Assignment: Below is a listing; copy all of it exactly.
(Data for processing Opens)
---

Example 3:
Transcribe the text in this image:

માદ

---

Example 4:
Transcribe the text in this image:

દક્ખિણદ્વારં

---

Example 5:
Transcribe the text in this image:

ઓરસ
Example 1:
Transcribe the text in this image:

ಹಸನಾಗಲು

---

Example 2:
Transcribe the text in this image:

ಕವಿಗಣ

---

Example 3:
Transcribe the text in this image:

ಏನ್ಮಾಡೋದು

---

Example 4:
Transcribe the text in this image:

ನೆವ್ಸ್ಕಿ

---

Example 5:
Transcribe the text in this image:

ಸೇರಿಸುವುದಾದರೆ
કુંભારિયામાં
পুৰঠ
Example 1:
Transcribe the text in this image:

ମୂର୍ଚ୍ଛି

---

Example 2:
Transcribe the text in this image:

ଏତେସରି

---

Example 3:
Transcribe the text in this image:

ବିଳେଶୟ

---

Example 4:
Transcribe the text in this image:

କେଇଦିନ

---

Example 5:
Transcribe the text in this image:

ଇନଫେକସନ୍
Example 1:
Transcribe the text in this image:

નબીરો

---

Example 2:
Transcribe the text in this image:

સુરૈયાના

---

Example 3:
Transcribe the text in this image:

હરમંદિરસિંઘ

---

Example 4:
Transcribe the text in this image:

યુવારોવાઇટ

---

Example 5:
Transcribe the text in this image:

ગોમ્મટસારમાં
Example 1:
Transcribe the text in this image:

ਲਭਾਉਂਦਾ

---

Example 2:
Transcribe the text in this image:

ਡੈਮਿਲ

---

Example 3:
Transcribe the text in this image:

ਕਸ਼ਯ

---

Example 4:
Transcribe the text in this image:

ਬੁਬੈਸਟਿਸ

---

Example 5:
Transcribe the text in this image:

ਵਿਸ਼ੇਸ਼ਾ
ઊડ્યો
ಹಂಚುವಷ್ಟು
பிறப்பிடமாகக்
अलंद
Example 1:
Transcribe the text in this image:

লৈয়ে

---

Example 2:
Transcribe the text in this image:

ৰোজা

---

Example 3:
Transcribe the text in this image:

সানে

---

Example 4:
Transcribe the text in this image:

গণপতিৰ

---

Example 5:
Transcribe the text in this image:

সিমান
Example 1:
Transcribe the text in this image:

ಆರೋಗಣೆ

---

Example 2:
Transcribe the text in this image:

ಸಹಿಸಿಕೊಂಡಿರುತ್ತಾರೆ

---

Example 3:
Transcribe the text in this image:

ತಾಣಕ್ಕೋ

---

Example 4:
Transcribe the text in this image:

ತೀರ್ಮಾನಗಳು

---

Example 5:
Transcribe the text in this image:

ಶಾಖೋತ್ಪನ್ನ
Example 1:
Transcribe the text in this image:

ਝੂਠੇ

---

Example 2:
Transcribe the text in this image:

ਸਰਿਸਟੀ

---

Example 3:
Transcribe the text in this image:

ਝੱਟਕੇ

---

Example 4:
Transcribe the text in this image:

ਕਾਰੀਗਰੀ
(Data for processing Closes)
Solution:
---

Example 3:
Transcribe the text in this image:

માદ

---

Example 4:
Transcribe the text in this image:

દક્ખિણદ્વારં

---

Example 5:
Transcribe the text in this image:

ઓરસ
Example 1:
Transcribe the text in this image:

ಹಸನಾಗಲು

---

Example 2:
Transcribe the text in this image:

ಕವಿಗಣ

---

Example 3:
Transcribe the text in this image:

ಏನ್ಮಾಡೋದು

---

Example 4:
Transcribe the text in this image:

ನೆವ್ಸ್ಕಿ

---

Example 5:
Transcribe the text in this image:

ಸೇರಿಸುವುದಾದರೆ
કુંભારિયામાં
পুৰঠ
Example 1:
Transcribe the text in this image:

ମୂର୍ଚ୍ଛି

---

Example 2:
Transcribe the text in this image:

ଏତେସରି

---

Example 3:
Transcribe the text in this image:

ବିଳେଶୟ

---

Example 4:
Transcribe the text in this image:

କେଇଦିନ

---

Example 5:
Transcribe the text in this image:

ଇନଫେକସନ୍
Example 1:
Transcribe the text in this image:

નબીરો

---

Example 2:
Transcribe the text in this image:

સુરૈયાના

---

Example 3:
Transcribe the text in this image:

હરમંદિરસિંઘ

---

Example 4:
Transcribe the text in this image:

યુવારોવાઇટ

---

Example 5:
Transcribe the text in this image:

ગોમ્મટસારમાં
Example 1:
Transcribe the text in this image:

ਲਭਾਉਂਦਾ

---

Example 2:
Transcribe the text in this image:

ਡੈਮਿਲ

---

Example 3:
Transcribe the text in this image:

ਕਸ਼ਯ

---

Example 4:
Transcribe the text in this image:

ਬੁਬੈਸਟਿਸ

---

Example 5:
Transcribe the text in this image:

ਵਿਸ਼ੇਸ਼ਾ
ઊડ્યો
ಹಂಚುವಷ್ಟು
பிறப்பிடமாகக்
अलंद
Example 1:
Transcribe the text in this image:

লৈয়ে

---

Example 2:
Transcribe the text in this image:

ৰোজা

---

Example 3:
Transcribe the text in this image:

সানে

---

Example 4:
Transcribe the text in this image:

গণপতিৰ

---

Example 5:
Transcribe the text in this image:

সিমান
Example 1:
Transcribe the text in this image:

ಆರೋಗಣೆ

---

Example 2:
Transcribe the text in this image:

ಸಹಿಸಿಕೊಂಡಿರುತ್ತಾರೆ

---

Example 3:
Transcribe the text in this image:

ತಾಣಕ್ಕೋ

---

Example 4:
Transcribe the text in this image:

ತೀರ್ಮಾನಗಳು

---

Example 5:
Transcribe the text in this image:

ಶಾಖೋತ್ಪನ್ನ
Example 1:
Transcribe the text in this image:

ਝੂਠੇ

---

Example 2:
Transcribe the text in this image:

ਸਰਿਸਟੀ

---

Example 3:
Transcribe the text in this image:

ਝੱਟਕੇ

---

Example 4:
Transcribe the text in this image:

ਕਾਰੀਗਰੀ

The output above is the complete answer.